Passenger service returns to Worcester airport
WORCESTER — Passenger air service has returned to Worcester Regional Airport after a two-year absence.
The first Direct Air flight to Worcester landed at about 9:50 a.m. last Saturday morning from Florida, bringing passenger service to the airport for the first time since September 2006.
The airport, which is run by the Massachusetts Port Authority, has historically struggled to hold on to passenger carriers.
Las Vegas-based Allegiant Air was the last passenger airline in Worcester, but said its route to Florida lost money. U.S. Airways Express preceded Allegient before leaving in February 2003.
Direct Air president Ed Warneck said he’s been encouraged by local response to the airline, which is promising low fares and favorable flight schedules to Orlando and Punta Gorda.
The Massachusetts unemployment rate rose to 5.5 percent in October as the state shed 7,000 jobs.
Preliminary estimates released last Thursday by the Executive Office of Labor and Workforce Development show the rate rose from 5.3 percent in September. But it remained a percentage point below the national unemployment rate of 6.5 percent.
The state’s unemployment rate averaged 4.9 percent through the first 10 months of the year, up from 4.5 percent in 2007.
The trade, transportation and utilities sector was the hardest hit in October, losing 2,700 jobs. Construction jobs were down 2,300.
The professional, scientific and business services sector gained 1,100 jobs, due to higher-than-expected gains in temporary help.
State officials: Internships can cut city violence
Massachusetts law enforcement officials think the state can reduce urban violence with comprehensive prevention programs and summer and school-year job internships.
Both recommendations were included in a report released last Thursday by Attorney General Martha Coakley and Essex County District Attorney John Blodgett.
They led a task force that spent the past 14 months looking at the subject and possible solutions.
Their other recommendations include establishing mechanisms to identify, respond to and treat children who witness violence and expanding community policing initiatives and extended school days programs.
The famed 54th Massachusetts Volunteer Infantry is making a comeback.
The all-black unit that won praise during the Civil War for its doomed charge on Battery Wagner in South Carolina in 1863, is being reorganized and re-designated as the Massachusetts National Guard’s ceremonial unit.
Gov. Deval Patrick and Maj. Gen. Joseph Carter, the adjutant general of the Massachusetts National Guard, held a State House ceremony last Friday to reactivate the unit.
As a ceremonial unit, the 54th will conduct proper military honors at state functions and at funeral services for veterans.
The unit’s charge on Battery Wagner outside Charleston was commemorated in the 1989 movie “Glory.” For his bravery in that battle, Sgt. William Carney became the first black to win the Medal of Honor.
State GOP tries sizzle to boost party interest
The Massachusetts Republican Party has tried recruiting, financial support and just about everything else it can to win office. After losing even more seats earlier this month, it may be taking a more provocative approach.

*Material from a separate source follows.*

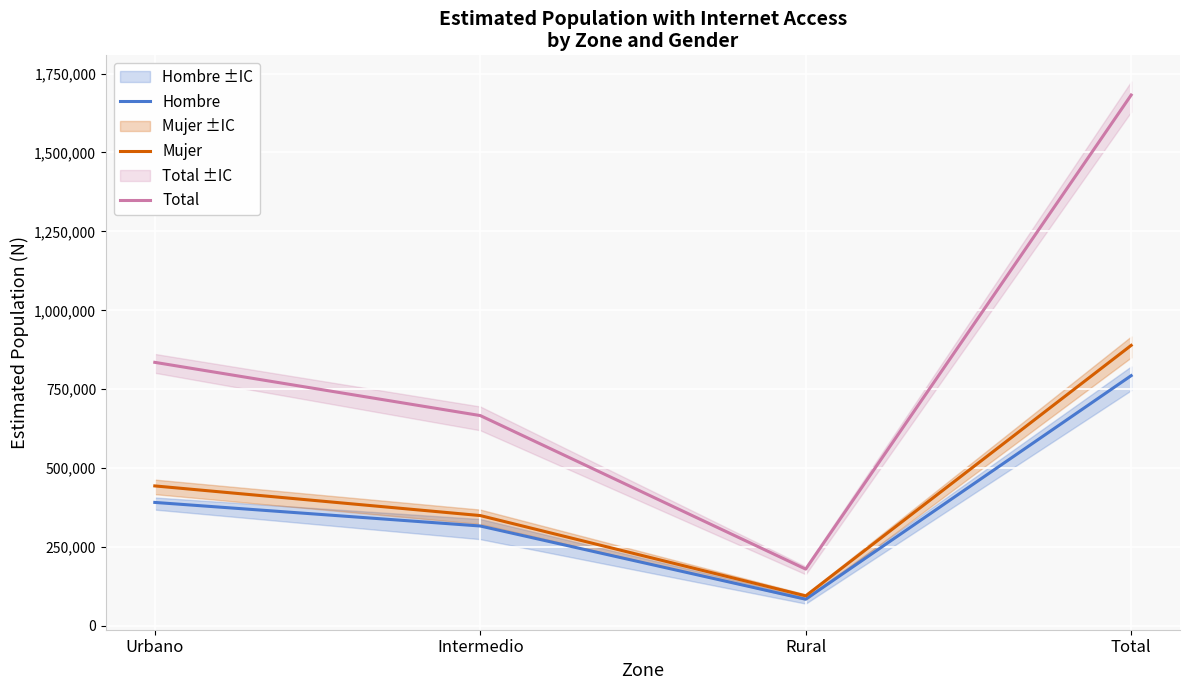

Rank the series by their maximum value, from highest to lowest.

Total, Mujer, Hombre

A mass e-mail circulated last week had the subject line, “Lyndsay Wants You.” Those who opened it found it came from finance director Lyndsay Jones, who was seeking helpers for party mailings.
Another e-mail came last Friday from an intern named Eva. She said the party had enough people to help with the mailing, so she wanted supporters to save the date for a Dec. 10 GOP Christmas party.
“I’m 22 years old and already I’ve had enough of Massachusetts liberalism,” “Eva” wrote before signing off, “Conservatively yours.”
A party spokesman denied using sizzle for its sales pitch. Barney Keller said the GOP was simply trying to recruit volunteers. On Nov. 4, the party fell to 16 members in the 200-person House. It remained at five in the 40-member Senate, too few in either chamber to override a gubernatorial veto.
“Any insinuation for any other reason behind it is completely ridiculous,” said Keller.